All the countries that are represented here in the EDN CO-PRODUCTION GUIDE have signed the European Convention on Cinematographic Co-production. Currently a total number of 43 countries have ratified the convention.
If a co-production applies to the guidelines of the Convention, the co-production can access national funding in the country of each participating co-producer on equal terms as a national production.
To apply to the convention the most important conditions are:
-  the joint management and ownership of rights between the co-producers
-  the co-producers must represent at least 2 member states
-  the co-production must involve no less than 3 co-producers. 2 co-producers is accepted, if no bilateral agreement exist between the countries of the 2 co-producers
-  1 co-producer can contribute to the financing of the production with a maximum of 70% and a minimum of 10% (with 2 co-producers it’s 80% and 20%)
-  If one of the co-producers comes from a country that has not signed the Convention, there must be at least 3 producers from member states that must contribute together with no less than 70% of the financing
-  The production must be acknowledged as a European film, according to a table of points regarding creative, performing and technical contribution
-  The film has to be aimed for theatrical distribution.

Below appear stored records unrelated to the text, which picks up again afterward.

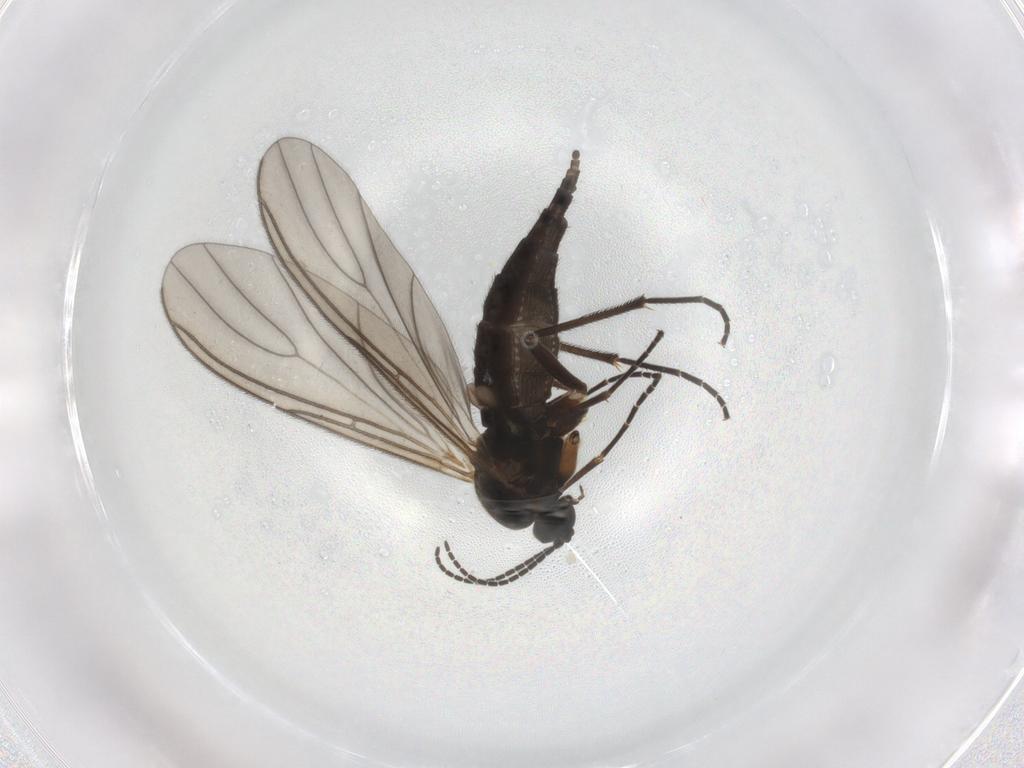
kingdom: Animalia
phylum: Arthropoda
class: Insecta
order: Diptera
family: Sciaridae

In THE EDN CO-PRODUCTION GUIDE you will find, that many countries has national restrictions that limit in practice the access to national funding, even if the co-production applies to the convention. This can for example be reflected in the so-called Culture Test that require a high national relevance in terms of content and/or artistic participation from the country. The national requirements can also be a high level of expenditure and/or production days in the country. If a co-production receives funding from EURIMAGES (guidelines very similar to the ones in the Convention) it is not applicable for TV-funding from Creative Europe. http://www.coe.int/t/dg4/eurimages/default_en.asp

2.     CO-PRODUCTION BETWEEN A BROADCASTER AND A COMPANY

A Co-production contract in this case is a completely different agreement than the one entered between production companies. There are no international conventions, bilateral agreements or national guidelines that regulate co-productions between broadcasters and companies; hence the contracts differ very much.

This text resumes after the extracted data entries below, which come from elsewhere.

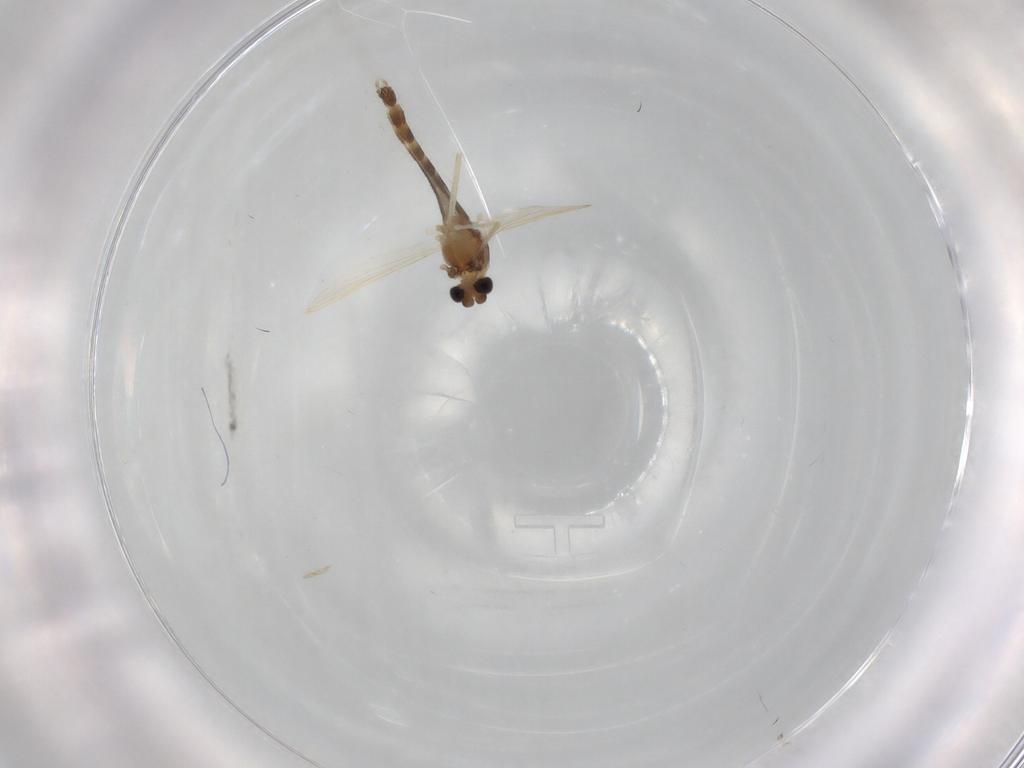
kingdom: Animalia
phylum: Arthropoda
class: Insecta
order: Diptera
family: Chironomidae
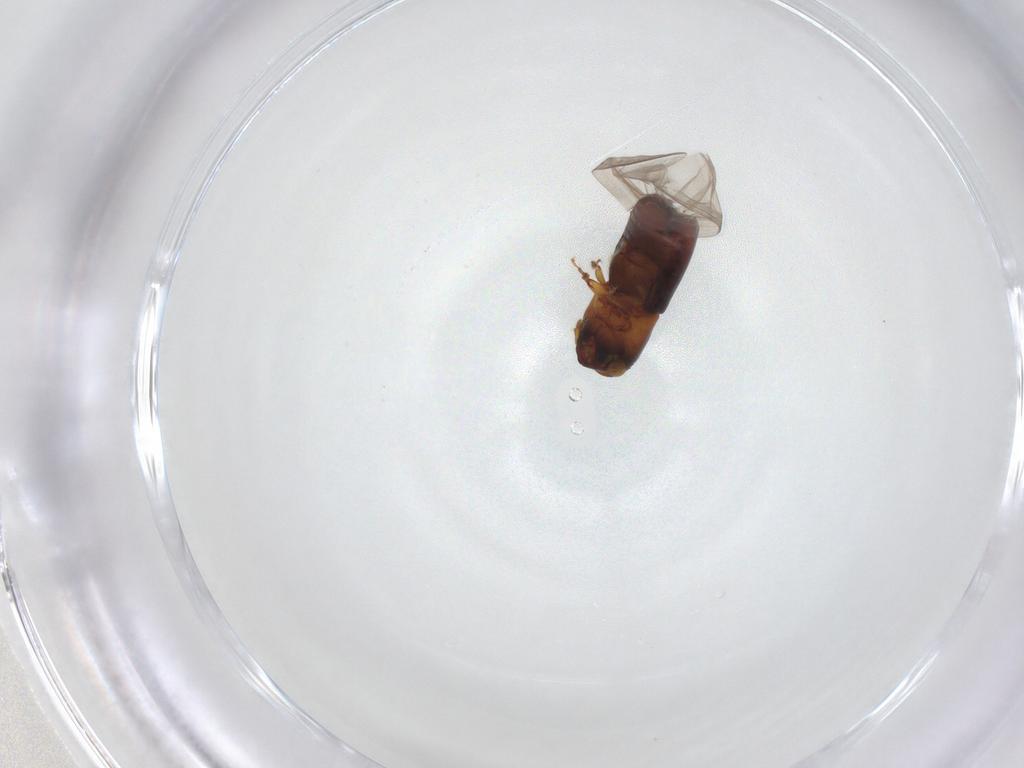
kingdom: Animalia
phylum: Arthropoda
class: Insecta
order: Coleoptera
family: Curculionidae
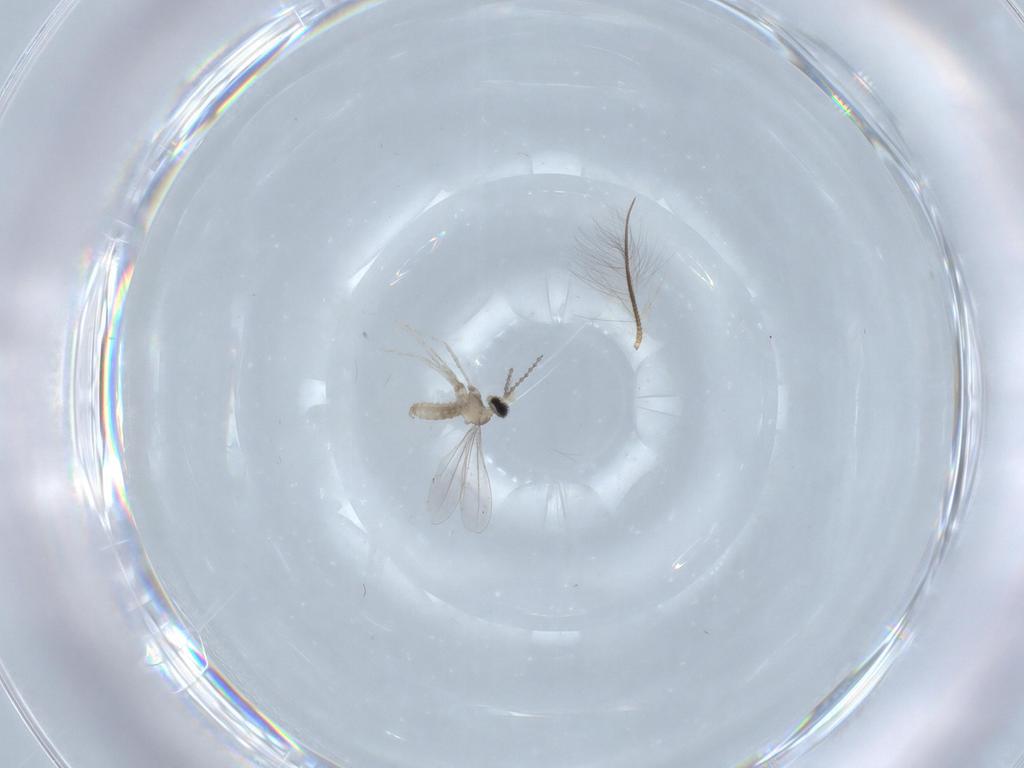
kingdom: Animalia
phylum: Arthropoda
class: Insecta
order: Diptera
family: Chironomidae
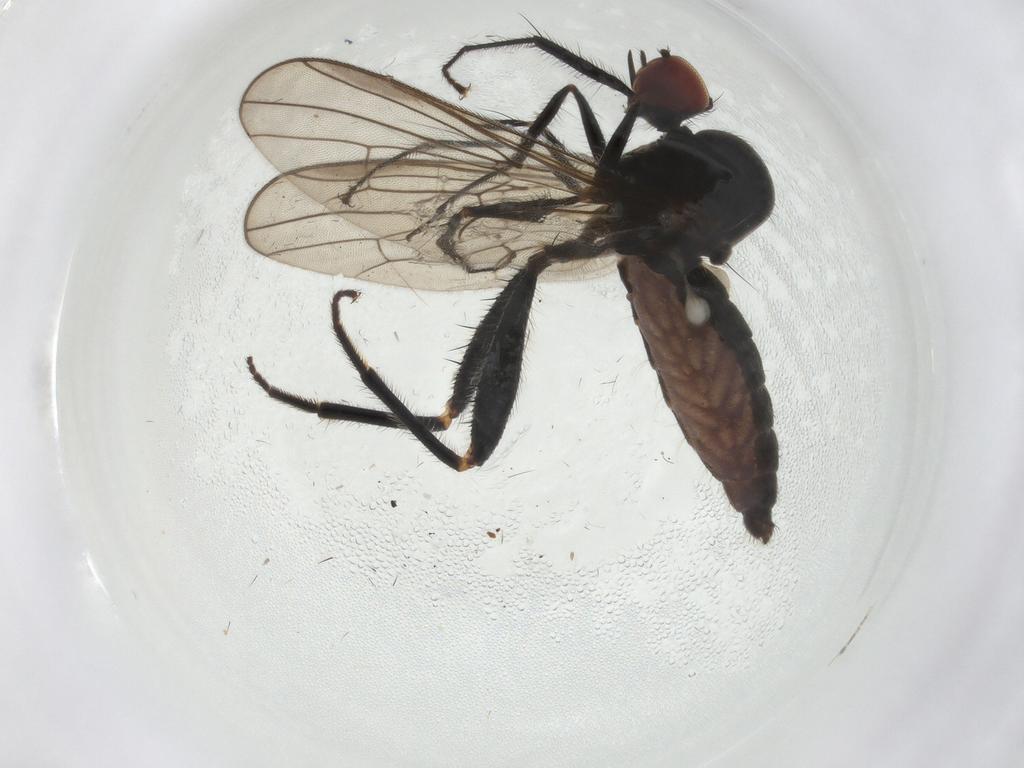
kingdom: Animalia
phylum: Arthropoda
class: Insecta
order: Diptera
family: Hybotidae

A Co-production reflects a strong involvement from the broadcaster in the production. Compared to a Pre-sale, this would very often involve:
-  a contract entered at an early state of production
-  frequent involvement of the broadcaster in both artistic,  production and financial matters. The contract will define a minimum for this involvement:
-  script, production plan, budget and financing plan as part of the contract
-  discussions about and/or acceptance of rough cut(s) and final cut
-  acceptance of major changes in the production
-  a higher amount of contribution from the broadcasters side
-  distribution of rights between the production company and the broadcaster
Some broadcasters only enter co-productions with companies from their own country. This is especially the case in countries with a small production capacity in the independent sector and a broadcaster that only engage in few co-productions. In the EDN CO-PRODUCTION GUIDE we have only included co-productions where the majority producer comes from another country than the broadcaster.